When Austin city leaders tried the approach earlier this year, troopers primarily arrested people of color before officials called off the partnership. When Dallas brought in DPS troopers in 2019, some local leaders criticized the agency for acting like “an occupying force.” Christopher Rivera, an outreach coordinator in Houston for the Texas Civil Rights Project’s criminal injustice program, pointed to a report the group put out earlier this year showing minor traffic enforcement already disproportionately targets Black drivers in Houston. While activists have asked for an ordinance limiting traffic stops and police encounters for non-moving violations, like expired registration, they now worry Whitmire’s proposal for DPS patrols could exacerbate the problem.
“Probably the most concerning thing that has come up in the race has been the DPS issue,” Rivera told Bolts. “When we bring more police into the city of Houston, they just end up over policing more neighborhoods of color and low income communities.”
Rivera said local activists hope that a change to municipal government that voters adopted last week will open the door to more reform discussions at city hall, regardless of who’s in the mayor’s office. More than 80 percent of voters approved Proposition A, which gives city council members more power to force the council to take up issues even without the mayor’s approval; beginning next year, any three of Houston’s 16 city council members can join together to put items on the council’s agenda.
Progressive advocates in Houston are hopeful that they’ve retained some footholds in municipal government in this fall’s elections.
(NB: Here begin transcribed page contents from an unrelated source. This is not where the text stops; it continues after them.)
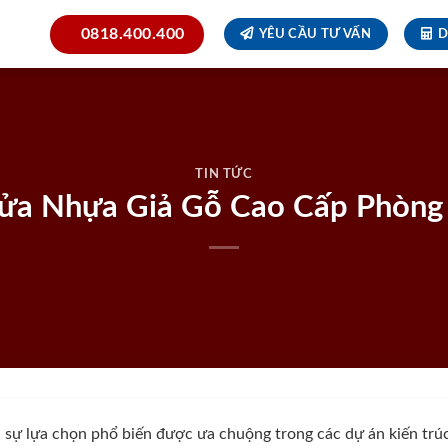
0818.400.400
YÊU CẦU TƯ VẤN
D
TIN TỨC
ửa Nhựa Giả Gỗ Cao Cấp Phòng
 sự lựa chọn phổ biến được ưa chuộng trong các dự án kiến trú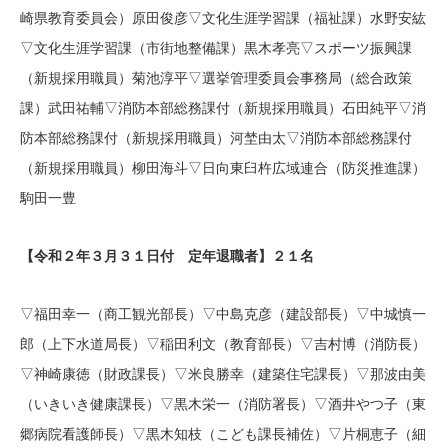
崎県教育委員会）原田俊彦▽文化生涯学習課（福祉課）水野安紘
▽文化生涯学習課（市街地整備課）黒木孝亮▽スポーツ振興課
（新規採用職員）菊池淳平▽選挙管理委員会事務局（総合政策
課）武田祐輔▽消防本部総務課付（新規採用職員）石田純平▽消
防本部総務課付（新規採用職員）河埜由太▽消防本部総務課付
（新規採用職員）柳田海斗▽日向東臼杵広域連合（防災推進課）
駒田一豊
【令和２年３月３１日付 定年退職者】２１名
▽福田幸一（商工観光部長）▽中島克彦（建設部長）▽中城慎一
郎（上下水道局長）▽稲田利文（教育部長）▽吉村博（消防長）
▽神崎康徳（財政課長）▽米良勝幸（建築住宅課長）▽那波由美
（いきいき健康課長）▽黒木栄一（消防署長）▽酒井やつ子（東
郷病院看護師長）▽黒木知枝（こども課長補佐）▽片桐恵子（細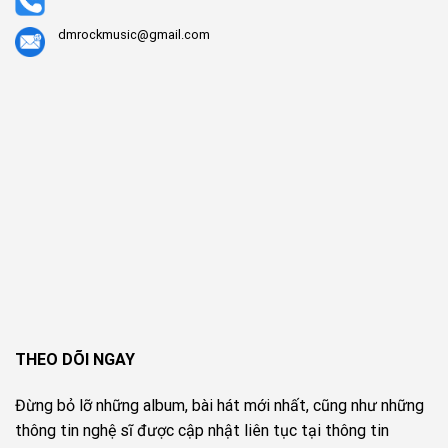
dmrockmusic@gmail.com
THEO DÕI NGAY
Đừng bỏ lỡ những album, bài hát mới nhất, cũng như những
thông tin nghệ sĩ được cập nhật liên tục tại thông tin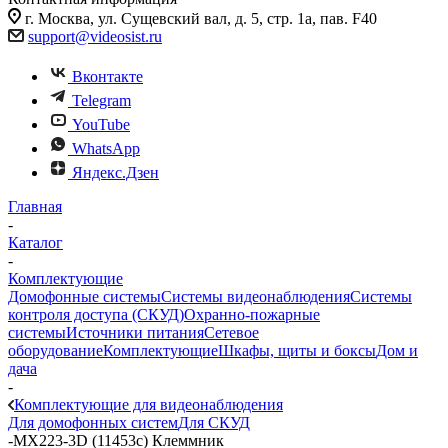
г. Москва, ул. Сущевский вал, д. 5, стр. 1а, пав. F40
support@videosist.ru
Вконтакте
Telegram
YouTube
WhatsApp
Яндекс.Дзен
Главная
-
Каталог
-
Комплектующие
Домофонные системы
Системы видеонаблюдения
Системы
контроля доступа (СКУД)
Охранно-пожарные
системы
Источники питания
Сетевое
оборудование
Комплектующие
Шкафы, щиты и боксы
Дом и
дача
-
Комплектующие для видеонаблюдения
Для домофонных систем
Для СКУД
-
MX223-3D (11453c) Клеммник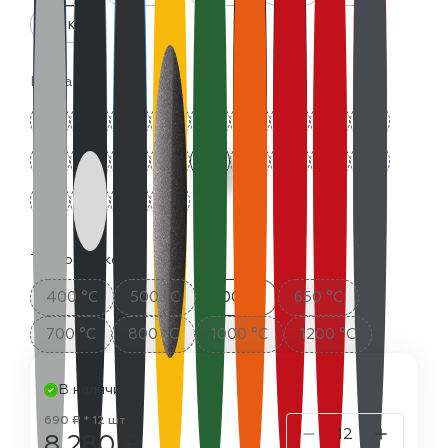
25 кг
Цвета:
Термостойкость:
400 °C
500 °C
600 °C
650 °C
700 °C
800 °C
1000 °C
1200 °C
В наличии
690 ₽ * 12 шт
8 280 ₽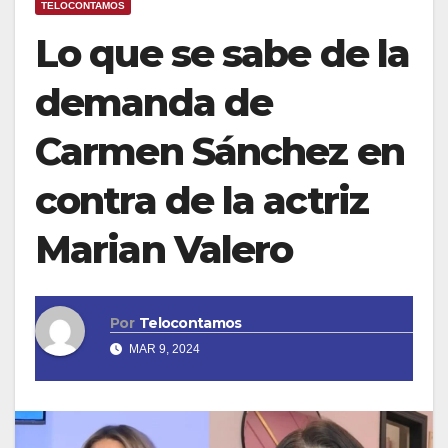
TELOCONTAMOS
Lo que se sabe de la
demanda de
Carmen Sánchez en
contra de la actriz
Marian Valero
Por
Telocontamos
MAR 9, 2024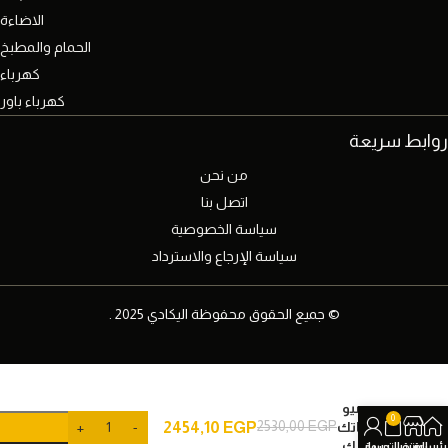
الاضاءة
الحمام والمطبخ
كهرباء
كهرباء باور
روابط سريعة
من نحن
اتصل بنا
سياسة الخصوصية
سياسة الإرجاع والاسترداد
© جميع الحقوق محفوظة اليكادي 2025 .
ترك
لينر نيو
0
2530,00
EGP
مغناتك
EGP
2454,10
متحرك
رئيسية
المتجر
عربة التسوق
حسابي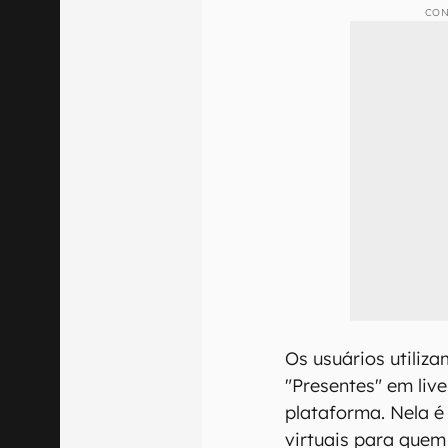
CON
Os usuários utili
"Presentes" em liv
plataforma. Nela é
virtuais para quem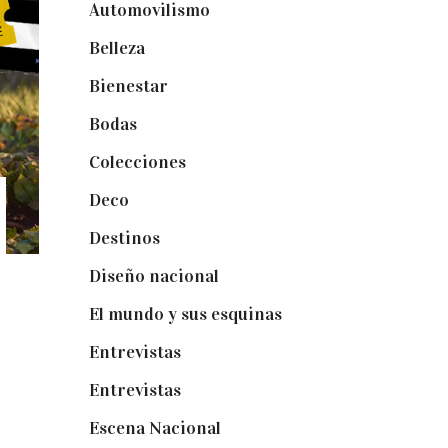
Automovilismo
(5)
Belleza
(32)
Bienestar
(19)
Bodas
(73)
Colecciones
(22)
Deco
(75)
Destinos
(6)
Diseño nacional
(41)
El mundo y sus esquinas
(25)
Entrevistas
(36)
Entrevistas
(14)
Escena Nacional
(33)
Council Member Tarsha Jackson, who was formerly a top staffer with the Texas Organizing Project (TOP), which has become a driving force in left politics in the state, won reelection last week. Council Member Letitia Plummer, who has advocated for changing how the city spends money on public safety, faces a runoff against challenger Roy Morales.
While Whitmire has the backing of local and state police groups in his run for mayor, Jackson Lee has garnered endorsements by more outwardly progressive organizations and leaders, like TOP and also Lina Hidalgo, Harris County government’s chief executive, who has supported bail reform and pushed back against some of the district attorney’s funding requests. While Jackson Lee has used a different tone from Whitmire when talking about crime, she has done little to carve out a competing vision around public safety and has offered few specific policy priorities on the campaign trail.
Jackson Lee, who did not respond to questions for this story, expressed some caution about Whitmire’s plan to deploy state troopers during one of the final televised debates in the race last month.
“I give them credit for their investigative skills, they will be used for that, but not patrolling our neighborhoods where our families are looking to those they know and those who know them,” she said, promising instead to “expand” the presence of local police.
On election night, Jackson Lee thanked her supporters and spoke in broad terms about combating gun violence, increasing mental health services, and “making sure that every corner of this city will be represented at the table of empowerment.” Across town, as he addressed his supporters, Whitmire again returned to his own brush with crime three decades ago.
“Let anyone who can hear my voice: I don’t apologize for being tough on crime,” he said. “I’ve had to beg for my life and my wife and my nine year old daughter in our garage. That person put a gun in my face and I thought I was finished. I was worried about my daughter and my wife. But God had a plan for me.”
Correction (Nov. 17): An earlier version of this article misstated the result for one of Houston’s council seats; Letitia Plummer and Roy Morales will face off in a runoff.